The sun conure is noted for its very loud squawks and screams compared to its relatively small size, and have been recorded reaching over 120 decibels. It is capable of mimicking humans, but not as well as some larger parrots. It is popular as a pet because of its bright coloration and curious nature. Due to its inquisitive temperament, it demands a great deal of attention from owners, with whom it can be loving and cuddly. Hand-reared pets can be very friendly towards people with whom they are familiar, but they may be aggressive with strangers and even territorial with visitors. Sun conures are capable of learning many tricks and can even perform in front of a live audience. They enjoy listening to music, to which they occasionally sing and dance. Like many parrots, they are determined chewers and require toys and treats on which to chew. Other activities enjoyed by sun conures include taking baths and preening feathers. Many owners clip their conures' wings, but this is not necessary if the proper precautions are put in place. Due to environmental hazards, conures should not be allowed to fly unsupervised. Sun conures are great candidates for outdoor flight when well trained, as they are loyal, but risk potential must be minimized. In captivity, their lifespans range from 15 to 30 years.
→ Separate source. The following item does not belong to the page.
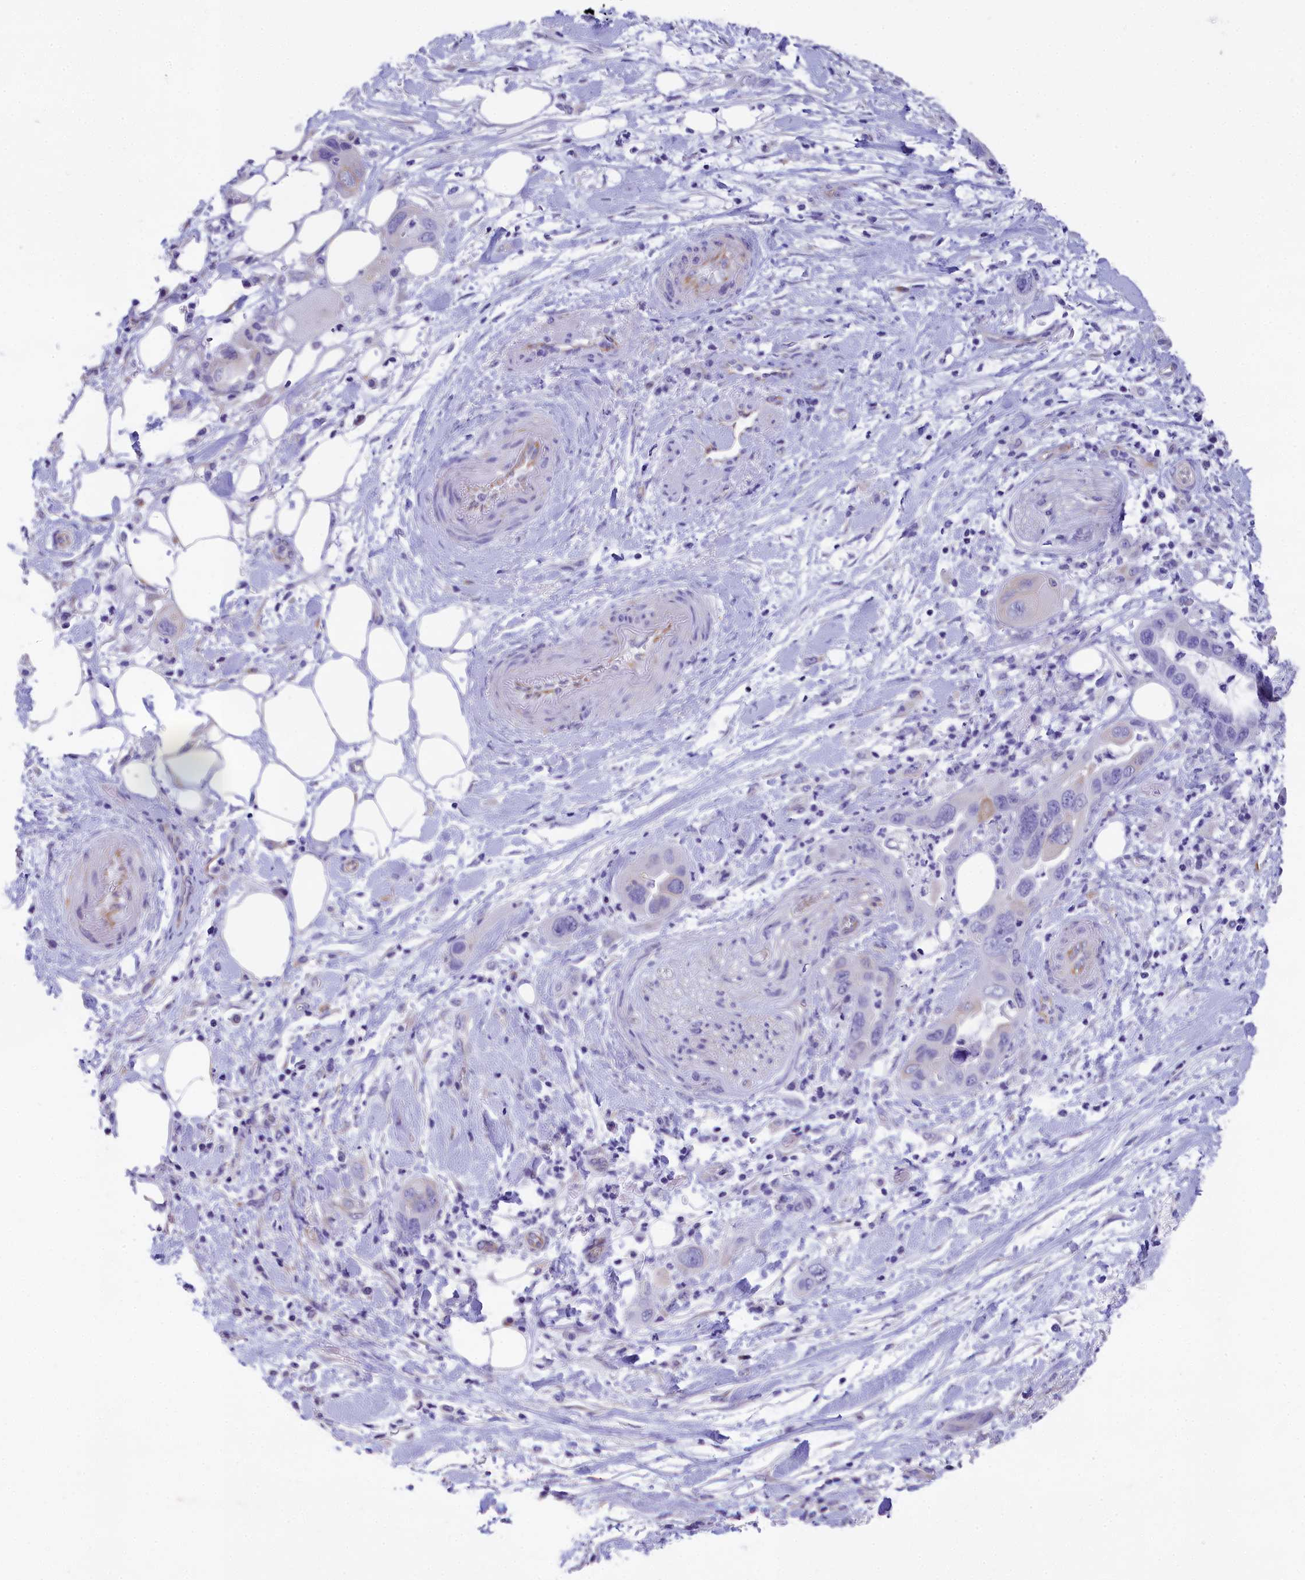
{"staining": {"intensity": "negative", "quantity": "none", "location": "none"}, "tissue": "pancreatic cancer", "cell_type": "Tumor cells", "image_type": "cancer", "snomed": [{"axis": "morphology", "description": "Adenocarcinoma, NOS"}, {"axis": "topography", "description": "Pancreas"}], "caption": "Immunohistochemistry (IHC) of human pancreatic adenocarcinoma shows no staining in tumor cells.", "gene": "TACSTD2", "patient": {"sex": "female", "age": 71}}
A red-factor colour mutation has been produced in aviculture. Originating in Hawaii in the early 2000s, this mutation results in the parakeet's normal yellowish plumage being replaced by a deep reddish-orange, the intensity of which varies from individual to individual. The genetics and inheritance mode of the mutation are poorly understood at present and some red-factor birds that exhibit extremely reddish color fail to thrive, display health problems, and die within months of hatching, with brain and spleen abnormalities apparent upon autopsy.